We Have to Get Better at Combining Bikes and Streetcars

Some thoughts on my other blog about setting our sights higher on one of the next streetcar lines.


3 responses to “We Have to Get Better at Combining Bikes and Streetcars”

  1. I have been asking the same question, Chris. Here are a couple of early answers.

    First, the Alta Planning and Design study on the subject says it is better, on one-way streets, to position tracks in the left lane. Tracks and streetcars in the right lane are an obstacle to motorists and to cyclists, preempting their favored lane and problematic to their entering and exiting one-way streets.
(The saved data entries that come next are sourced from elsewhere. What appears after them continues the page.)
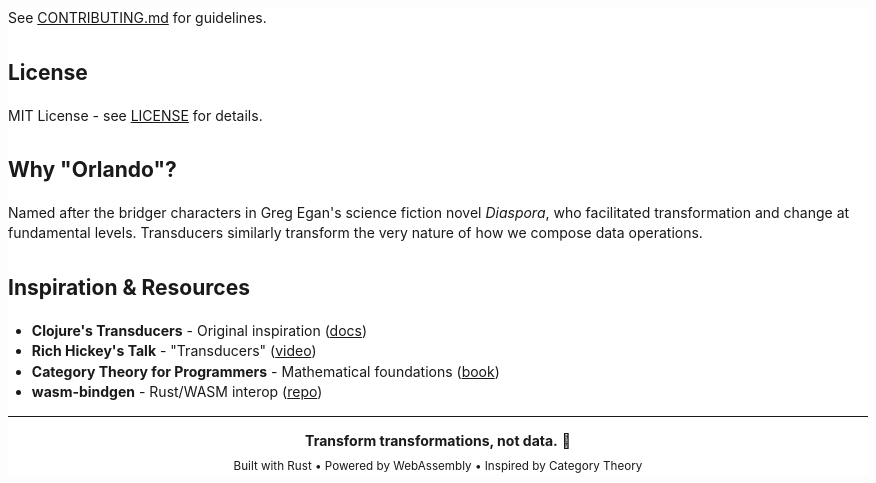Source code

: See [CONTRIBUTING.md](CONTRIBUTING.md) for guidelines.

## License

MIT License - see [LICENSE](LICENSE) for details.

## Why "Orlando"?

Named after the bridger characters in Greg Egan's science fiction novel *Diaspora*, who facilitated transformation and change at fundamental levels. Transducers similarly transform the very nature of how we compose data operations.

## Inspiration & Resources

- **Clojure's Transducers** - Original inspiration ([docs](https://clojure.org/reference/transducers))
- **Rich Hickey's Talk** - "Transducers" ([video](https://www.youtube.com/watch?v=6mTbuzafcII))
- **Category Theory for Programmers** - Mathematical foundations ([book](https://github.com/hmemcpy/milewski-ctfp-pdf))
- **wasm-bindgen** - Rust/WASM interop ([repo](https://github.com/rustwasm/wasm-bindgen))

---

<p align="center">
  <strong>Transform transformations, not data.</strong> 🚀
  <br>
  <sub>Built with Rust • Powered by WebAssembly • Inspired by Category Theory</sub>
</p>
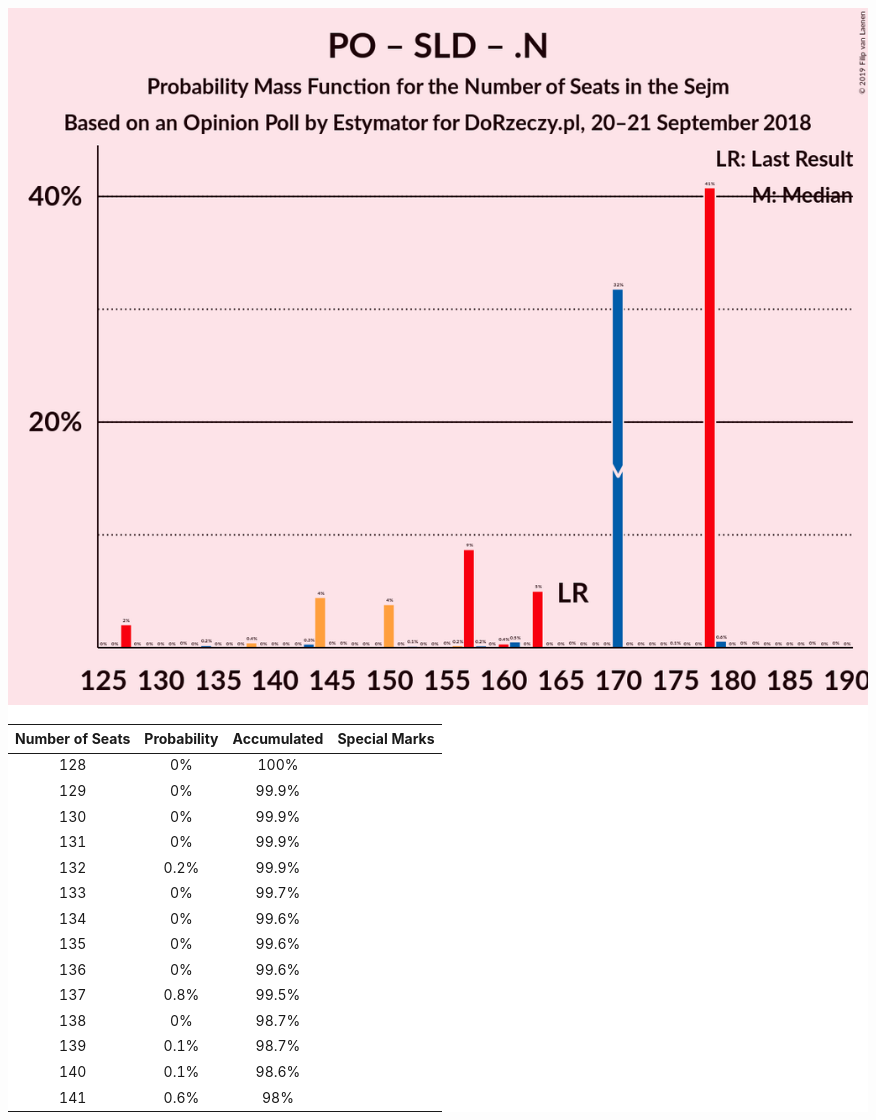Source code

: ![Graph with seats probability mass function not yet produced](2018-09-21-Estymator-coalitions-seats-pmf-po–sld–n.png "Seats Probability Mass Function")

| Number of Seats | Probability | Accumulated | Special Marks |
|:---------------:|:-----------:|:-----------:|:-------------:|
| 128 | 0% | 100% |  |
| 129 | 0% | 99.9% |  |
| 130 | 0% | 99.9% |  |
| 131 | 0% | 99.9% |  |
| 132 | 0.2% | 99.9% |  |
| 133 | 0% | 99.7% |  |
| 134 | 0% | 99.6% |  |
| 135 | 0% | 99.6% |  |
| 136 | 0% | 99.6% |  |
| 137 | 0.8% | 99.5% |  |
| 138 | 0% | 98.7% |  |
| 139 | 0.1% | 98.7% |  |
| 140 | 0.1% | 98.6% |  |
| 141 | 0.6% | 98% |  |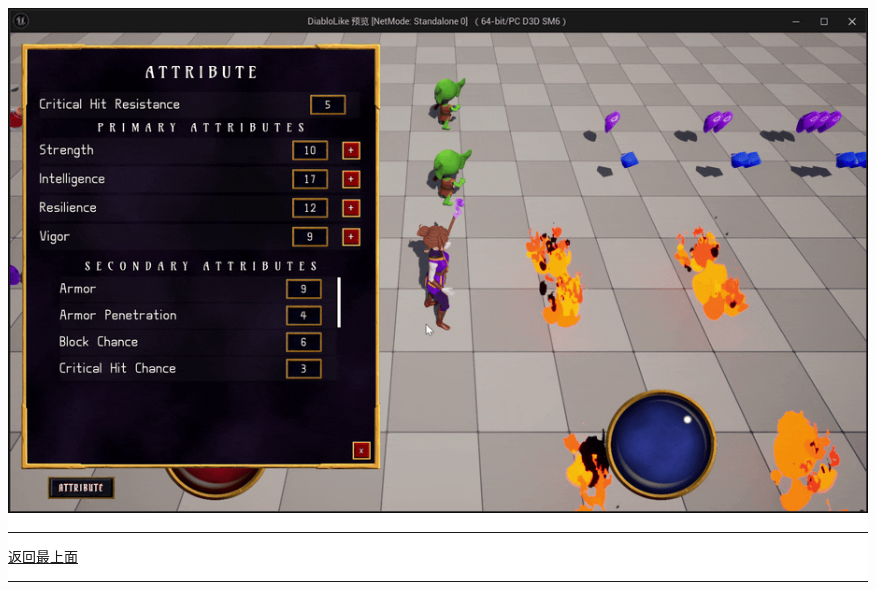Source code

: ![图片](https://github.com/liyunlong618/LiYunLongKnowledgeLibrary/blob/main/UECPP/Models/GAS/GAS_2_Aura/DetailContent/Image/GAS_023/983835_918802.gif?raw=true)

___________________________________________________________________________________________

[返回最上面](#Go主菜单)

___________________________________________________________________________________________
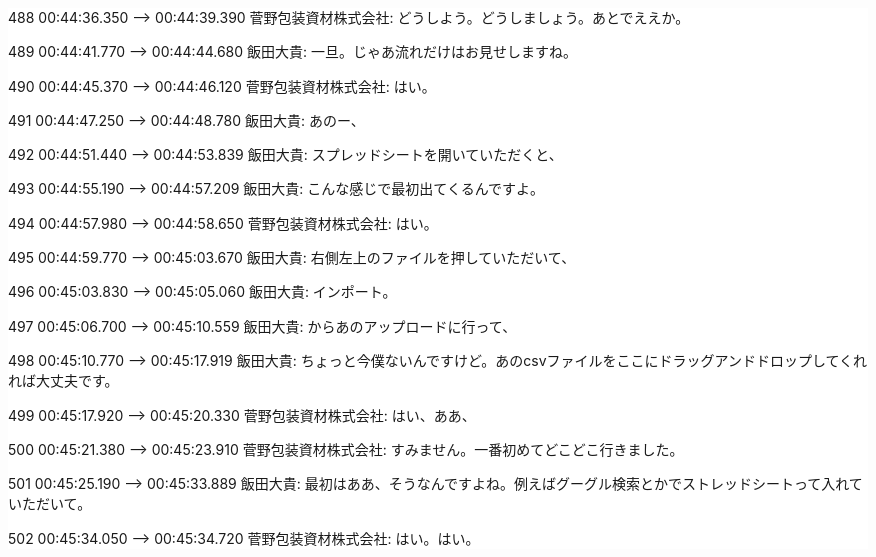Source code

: 488
00:44:36.350 --> 00:44:39.390
菅野包装資材株式会社: どうしよう。どうしましょう。あとでええか。

489
00:44:41.770 --> 00:44:44.680
飯田大貴: 一旦。じゃあ流れだけはお見せしますね。

490
00:44:45.370 --> 00:44:46.120
菅野包装資材株式会社: はい。

491
00:44:47.250 --> 00:44:48.780
飯田大貴: あのー、

492
00:44:51.440 --> 00:44:53.839
飯田大貴: スプレッドシートを開いていただくと、

493
00:44:55.190 --> 00:44:57.209
飯田大貴: こんな感じで最初出てくるんですよ。

494
00:44:57.980 --> 00:44:58.650
菅野包装資材株式会社: はい。

495
00:44:59.770 --> 00:45:03.670
飯田大貴: 右側左上のファイルを押していただいて、

496
00:45:03.830 --> 00:45:05.060
飯田大貴: インポート。

497
00:45:06.700 --> 00:45:10.559
飯田大貴: からあのアップロードに行って、

498
00:45:10.770 --> 00:45:17.919
飯田大貴: ちょっと今僕ないんですけど。あのcsvファイルをここにドラッグアンドドロップしてくれれば大丈夫です。

499
00:45:17.920 --> 00:45:20.330
菅野包装資材株式会社: はい、ああ、

500
00:45:21.380 --> 00:45:23.910
菅野包装資材株式会社: すみません。一番初めてどこどこ行きました。

501
00:45:25.190 --> 00:45:33.889
飯田大貴: 最初はああ、そうなんですよね。例えばグーグル検索とかでストレッドシートって入れていただいて。

502
00:45:34.050 --> 00:45:34.720
菅野包装資材株式会社: はい。はい。
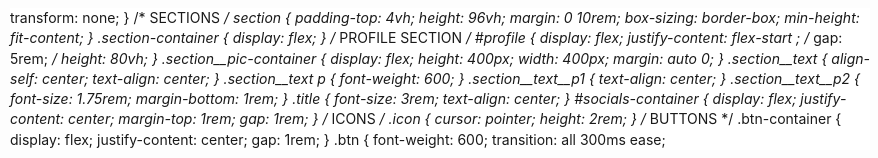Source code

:   transform: none;
}
/* SECTIONS */
section {
  padding-top: 4vh;
  height: 96vh;
  margin: 0 10rem;
  box-sizing: border-box;
  min-height: fit-content;
}
.section-container {
  display: flex;
}
/* PROFILE SECTION */
#profile {
  display: flex;
  justify-content: flex-start ;
  /* gap: 5rem; */
  height: 80vh;
}
.section__pic-container {
  display: flex;
  height: 400px;
  width: 400px;
  margin: auto 0;
}
.section__text {
  align-self: center;
  text-align: center;
}
.section__text p {
  font-weight: 600;
}
.section__text__p1 {
  text-align: center;
}
.section__text__p2 {
  font-size: 1.75rem;
  margin-bottom: 1rem;
}
.title {
  font-size: 3rem;
  text-align: center;
}
#socials-container {
  display: flex;
  justify-content: center;
  margin-top: 1rem;
  gap: 1rem;
}
/* ICONS */
.icon {
  cursor: pointer;
  height: 2rem;
}
/* BUTTONS */
.btn-container {
  display: flex;
  justify-content: center;
  gap: 1rem;
}
.btn {
  font-weight: 600;
  transition: all 300ms ease;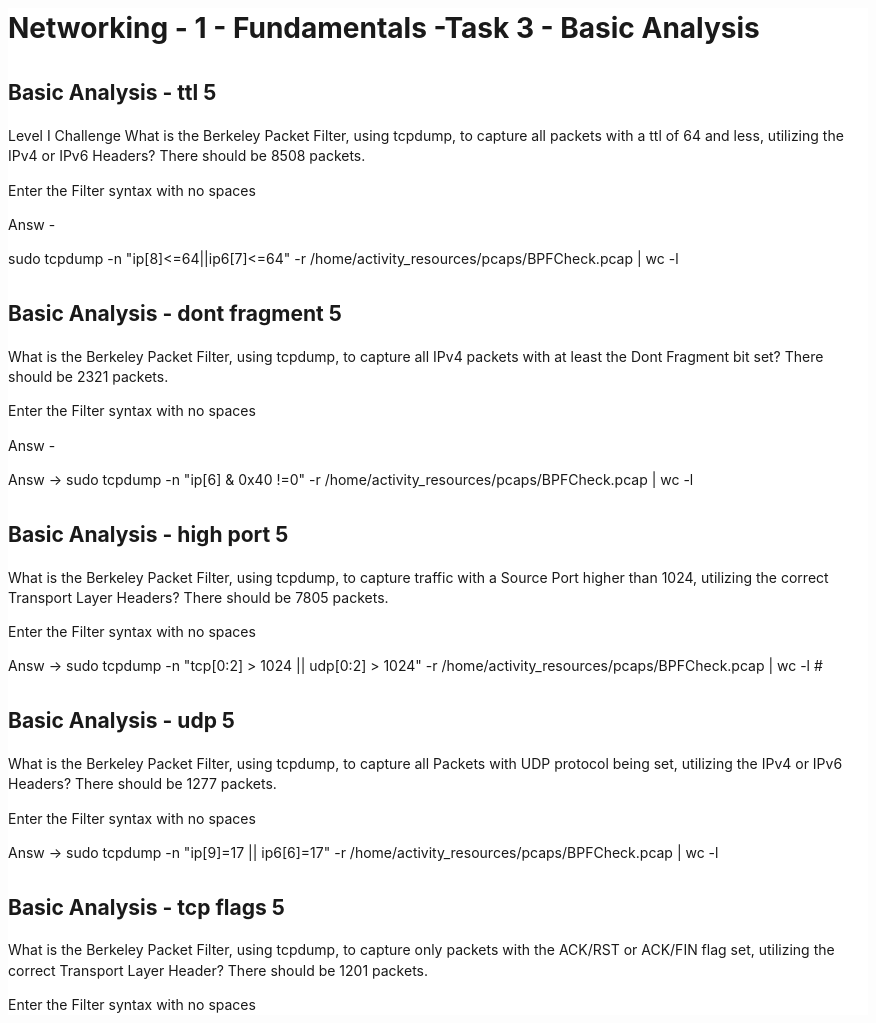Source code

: # Networking - 1 - Fundamentals -Task 3 - Basic Analysis # 

## Basic Analysis - ttl 5 ##
Level I Challenge
What is the Berkeley Packet Filter, using tcpdump, to capture all packets with a ttl of 64 and less, utilizing the IPv4 or IPv6 Headers? There should be 8508 packets.

Enter the Filter syntax with no spaces

Answ -

sudo tcpdump -n "ip[8]<=64||ip6[7]<=64" -r /home/activity_resources/pcaps/BPFCheck.pcap | wc -l 

## Basic Analysis - dont fragment 5 ##

What is the Berkeley Packet Filter, using tcpdump, to capture all IPv4 packets with at least the Dont Fragment bit set? There should be 2321 packets.

Enter the Filter syntax with no spaces

Answ - 

Answ -> 
sudo tcpdump -n "ip[6] & 0x40 !=0" -r /home/activity_resources/pcaps/BPFCheck.pcap | wc -l 

## Basic Analysis - high port 5 ##

What is the Berkeley Packet Filter, using tcpdump, to capture traffic with a Source Port higher than 1024, utilizing the correct Transport Layer Headers? There should be 7805 packets.

Enter the Filter syntax with no spaces

Answ -> 
sudo tcpdump -n "tcp[0:2] > 1024 || udp[0:2] > 1024" -r /home/activity_resources/pcaps/BPFCheck.pcap | wc -l # 

## Basic Analysis - udp 5 ##

What is the Berkeley Packet Filter, using tcpdump, to capture all Packets with UDP protocol being set, utilizing the IPv4 or IPv6 Headers? There should be 1277 packets.

Enter the Filter syntax with no spaces

Answ -> 
sudo tcpdump -n "ip[9]=17 || ip6[6]=17" -r /home/activity_resources/pcaps/BPFCheck.pcap | wc -l

## Basic Analysis - tcp flags 5 ##

What is the Berkeley Packet Filter, using tcpdump, to capture only packets with the ACK/RST or ACK/FIN flag set, utilizing the correct Transport Layer Header? There should be 1201 packets.

Enter the Filter syntax with no spaces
    This is what TriMet did with the first Max line downtown: up Morrison and down Yamhill in the left lanes. But on Tenth and Eleventh Portland Streetcar preempted the right lane. Tenth and Eleventh are wider than Morrison and Yamhill, but it is much easier to ride to the right of Max than to the left of Portland Streetcar.

    And Portland Streetcar committed the same mistake on [MLK and Grand].

    [Moderator: Unnecessary joke about the renaming of Union Ave. removed. – Bob R.]

    Second, given that on streets Portland Streetcar must share right-of-way with bikes and cars, whereas Max has exclusive right-of-way, narrow-gauge trackage would give cyclists a nice space between track and curb and permit motorists to keep both left and right wheels on pavement, straddling tracks rather than dodging across them. “Cage gauge,” 42 inches, would be about right, in place of the 56.5 inches of current standard gauge. Much safer for everyone.

    Having grown up with a first-class streetcar system in Saint Louis, I am an enthusiastic proponent and user. Portland Streetcar and the many fine folks behind it cannot be praised enough for introducing the modern streetcar to Portland, Oregon, and the entire USA! A few tweaks–admittedly major tweaks–will keep it rolling better and farther.

    Great job, Chris! But I still dislike the solution on lower Lovejoy. It is easier and safer to just dismount and push the bike on the sidewalks for a few blocks..

  2. I remember seeing a photo of some city that had some kind of compressible rubber strips inserted into the rails so that bicycles wheels don’t fall in, and apparently the rail vehicles didn’t care.

  3. We’ve been tracking ‘flange fillers’. There are two issues:

    1) They wear out quickly and have to be replaced
    2) [much more important] they appear to have some risk of derailment, particularly on curves, which in many cases is where bikes need them most

    We continue to monitor the technology.